Capital-gains myth busted

The growing number of rental property owners looking to minimize capital gains taxes at the point of sale may be in for a rude awakening and a hefty fine, cautions one property expert.

Seasoned mortgage broker Ron Butler, with Verico Butler Mortgage, says he’s often asked about what if any tax benefits accrue to a seller who lives in one unit of an investment property but rents out the rest. His answer is to make sure they clearly understand the rules.

“You can only avoid capital gains by selling a property that you’ve declared to be your owner/occupied dwelling. You’re only allowed one capital gains-free transaction, which is the sale of your personal residence.”

What some owners attempt to do is to develop a scenario by which they appear as the owner/occupying resident of a property that is, in fact, a rental.

In order to prove to CRA that a property is owner/occupied some people attempt to document occupancy by having such things as driver’s licences and tax filings in the address of the property.

If you think it’s easy to get away with, you’re in for a shock, like the hundreds of people CRA caught two years ago after cracking down on condo flippers.

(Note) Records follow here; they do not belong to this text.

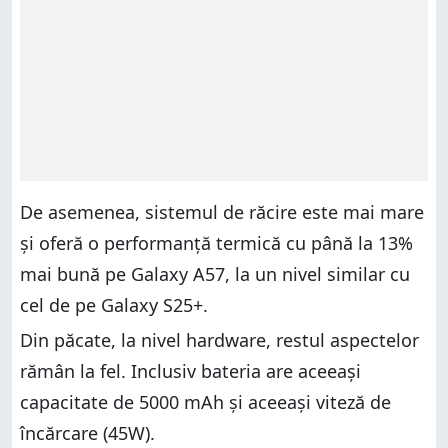
De asemenea, sistemul de răcire este mai mare
și oferă o performanță termică cu până la 13%
mai bună pe Galaxy A57, la un nivel similar cu
cel de pe Galaxy S25+.
Din păcate, la nivel hardware, restul aspectelor
rămân la fel. Inclusiv bateria are aceeași
capacitate de 5000 mAh și aceeași viteză de
încărcare (45W).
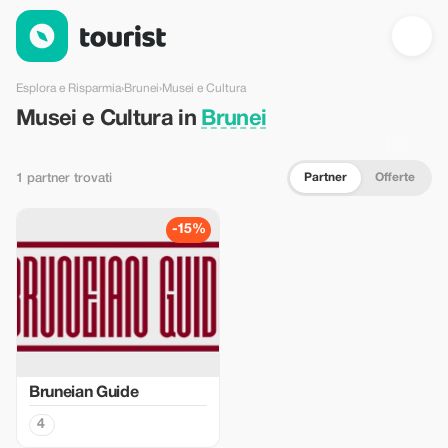
Musei e Cultura in Brunei — Tourist
Esplora e Risparmia
›
Brunei
›
Musei e Cultura
Musei e Cultura in
Brunei
Partner
Offerte
1 partner trovati
-15%
Bruneian Guide
4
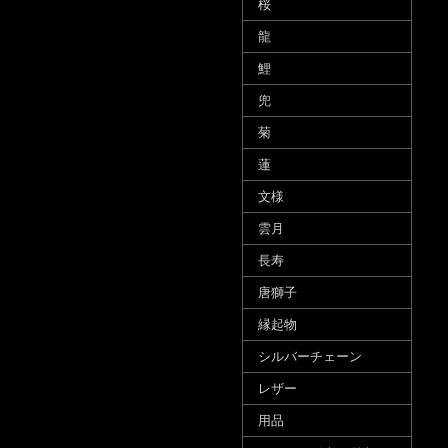
桜
龍
鯉
兜
菊
蓮
文様
雲月
長寿
唐獅子
縁起物
シルバーチェーン
レザー
用品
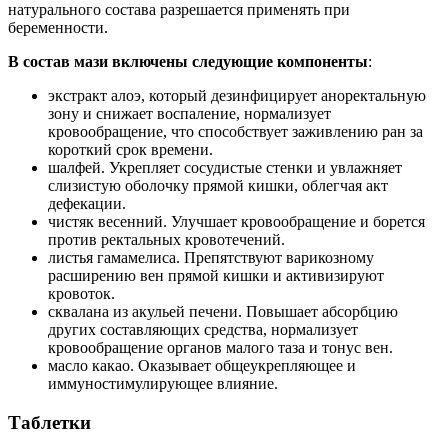
натурального состава разрешается применять при
беременности.
В состав мази включены следующие компоненты
:
экстракт алоэ, который дезинфицирует аноректальную
зону и снижает воспаление, нормализует
кровообращение, что способствует заживлению ран за
короткий срок времени.
шалфей. Укрепляет сосудистые стенки и увлажняет
слизистую оболочку прямой кишки, облегчая акт
дефекации.
чистяк весенний. Улучшает кровообращение и борется
против ректальных кровотечений.
листья гамамелиса. Препятствуют варикозному
расширению вен прямой кишки и активизируют
кровоток.
сквалана из акульей печени. Повышает абсорбцию
других составляющих средства, нормализует
кровообращение органов малого таза и тонус вен.
масло какао. Оказывает общеукрепляющее и
иммуностимулирующее влияние.
Таблетки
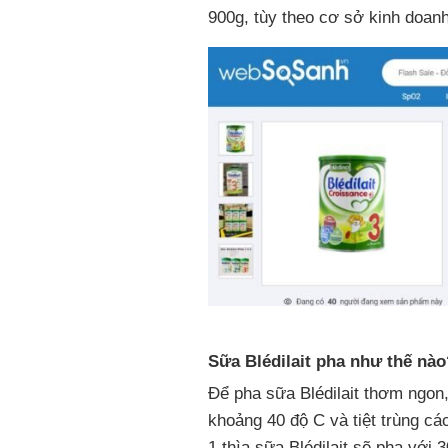
900g, tùy theo cơ sở kinh doa
Sữa Blédilait pha như thế nà
Để pha sữa Blédilait thơm ngon
khoảng 40 độ C và tiệt trùng c
1 thìa sữa Blédilait sẽ pha vớ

Over 600 income tax audits were completed with almost half of that number receiving penalties.

“Some people were buying properties in their children’s names, typically condos, and saying they were living there, while in fact it was being rented,” says Butler.

The penalty for attempting to avoid capital gains taxes is double, plus interest, from the date of the transaction.

For the mortgage broker’s part, says Butler, it’s “our duty to know when we’re applying for the mortgage whether it’s a rental property or not.”

“I’ve seen people who try this and get rental insurance and that information is sent to the mortgage company and they immediately cancel the mortgage because it was claimed as owner/occupied and now they have rental insurance.”